Quinten PlummerThe Valdosta Daily Times
VALDOSTA — With the nation facing looming uniform defense cuts, Sen. Saxby Chambliss and Congressman Austin Scott discussed their efforts to soften the impact of what they described as devastating cuts.
The two Republicans met Thursday afternoon with community leaders at Valdosta State University. They met with state legislators, elected Valdosta and Lowndes County officials, and others.
They warned how generic cuts to the country’s defense budget could cripple the operation of military installations around the country while leaving hundreds of thousands of servicemen and women without jobs. Scott said he wants base commanders to decide where to make budget cuts.
“Sequestration would cut each and every budgetary line at those bases by the same amount,” said Scott, Georgia’s 8th District congressional representative. “We need to ask the leaders of the bases to identify where the reductions should come from, instead of Congress telling them where to make cuts. And if we save personnel, we need to ensure that they have all of the
equipment that they need to do their jobs.”
Sequestration would occur on Jan. 2, 2013, if the Joint Select Committee on Deficit Reduction, or the “Super Committee,” cannot determine a way to save the country $1.2 trillion in discretionary spending, Chambliss said.
As the fifth-ranked state in military installations and personnel, Chambliss said Georgia could suffer the worst in terms of jobs lost due to sequestration.
Chambliss said the country anticipates a loss of 80,000 Army personnel and 20,000 in Marines, which coincides with the rollback of personnel who had been part of the “surge” of troops in Iraq.
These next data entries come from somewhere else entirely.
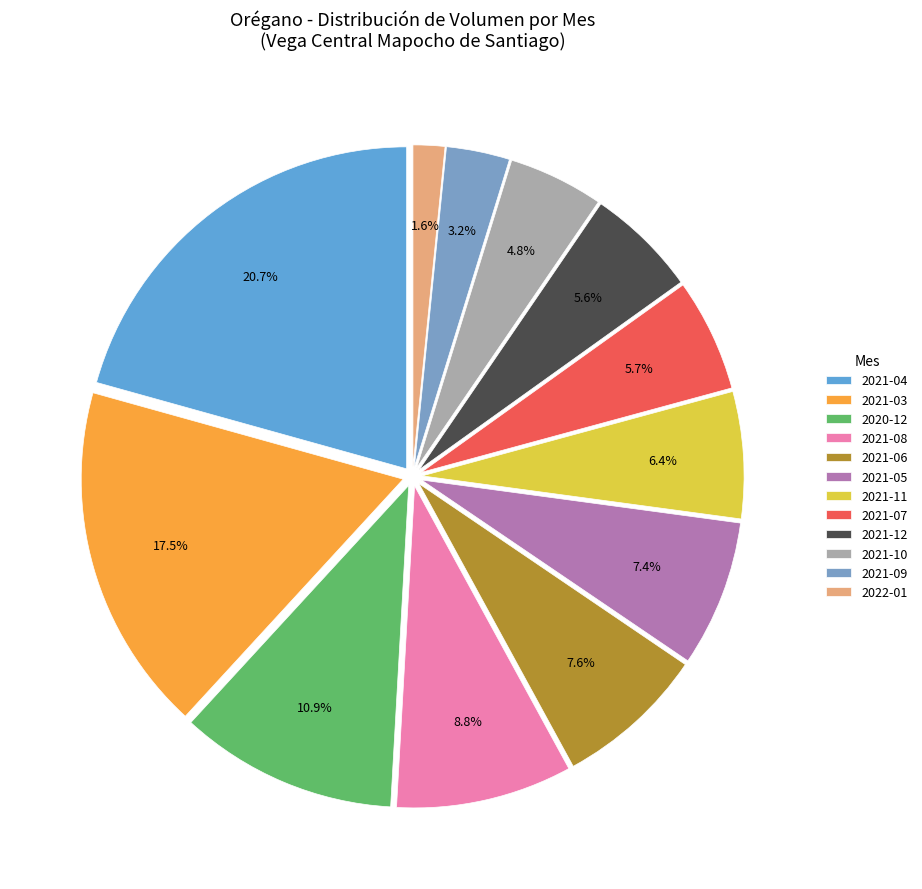

Which category has the smallest portion of the pie?

2022-01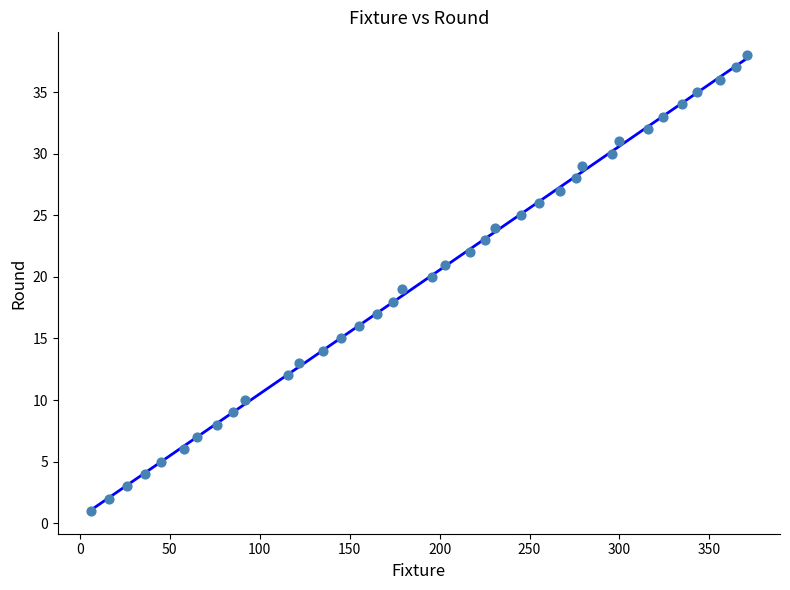

What is the range of X values (max minus min)?

365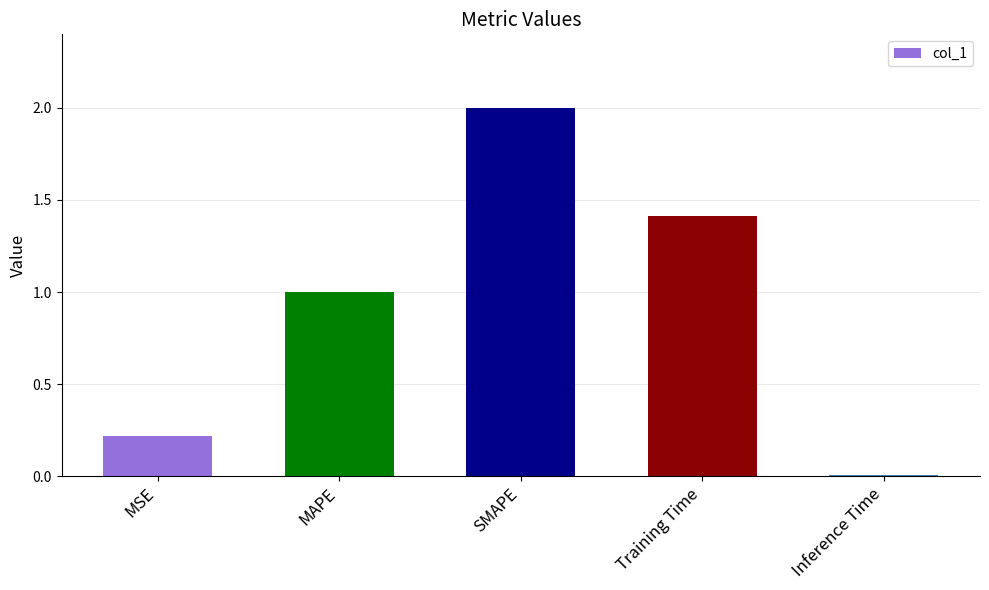

The value at MSE is 0.3. True or false?

False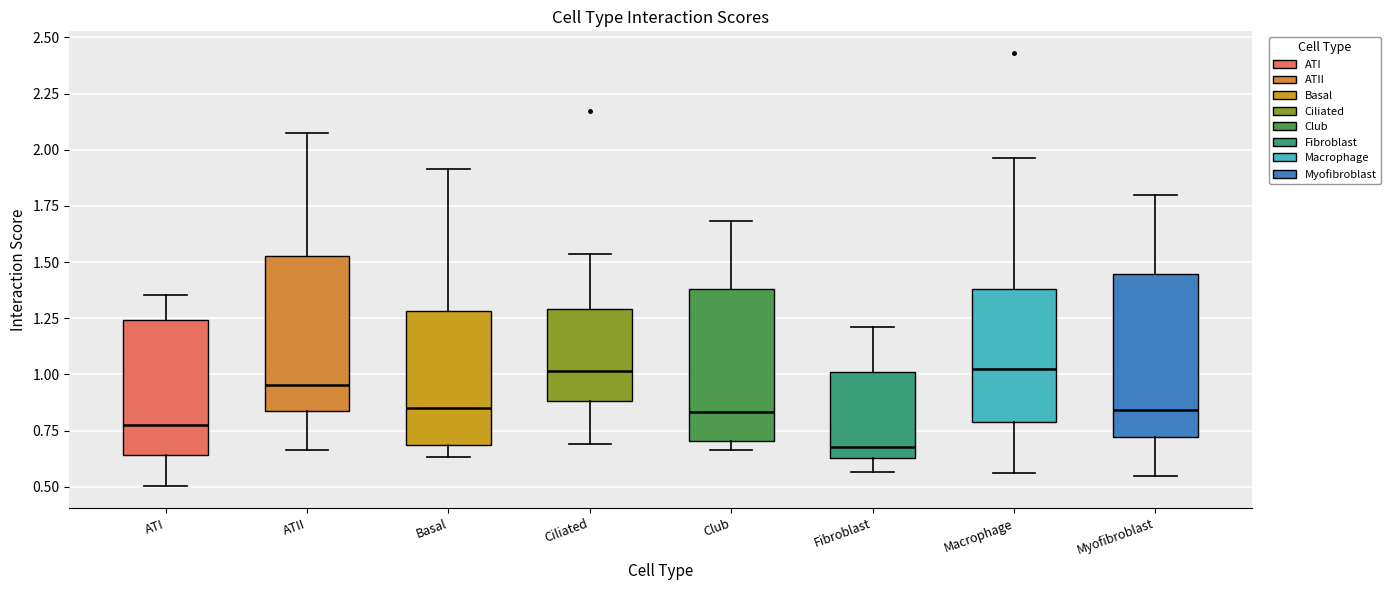

Reading left to right, read every box against the y-axis: the position of its median line, the range the box covers, and the ends of its whiskers. The values are not printed on the chart, so give them approximately, as read against the axis.

ATI: median 0.80, box 0.65 to 1.25, whiskers 0.50 to 1.35
ATII: median 0.95, box 0.85 to 1.55, whiskers 0.65 to 2.05
Basal: median 0.85, box 0.70 to 1.30, whiskers 0.65 to 1.90
Ciliated: median 1.00, box 0.90 to 1.30, whiskers 0.70 to 1.55
Club: median 0.85, box 0.70 to 1.40, whiskers 0.65 to 1.70
Fibroblast: median 0.70, box 0.65 to 1.00, whiskers 0.55 to 1.20
Macrophage: median 1.00, box 0.80 to 1.40, whiskers 0.55 to 1.95
Myofibroblast: median 0.85, box 0.70 to 1.45, whiskers 0.55 to 1.80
He said the country has been preparing for the downturn of personnel, but sequestration would call for additional cuts.
“If sequestration kicks in, it’s anticipated that there’d be an additional loss of 100,000 Army and 20,000 Marine personnel,” said Chambliss. “Georgia has 10 military installations, and each host community depends on those installations as vital parts of their local economies.”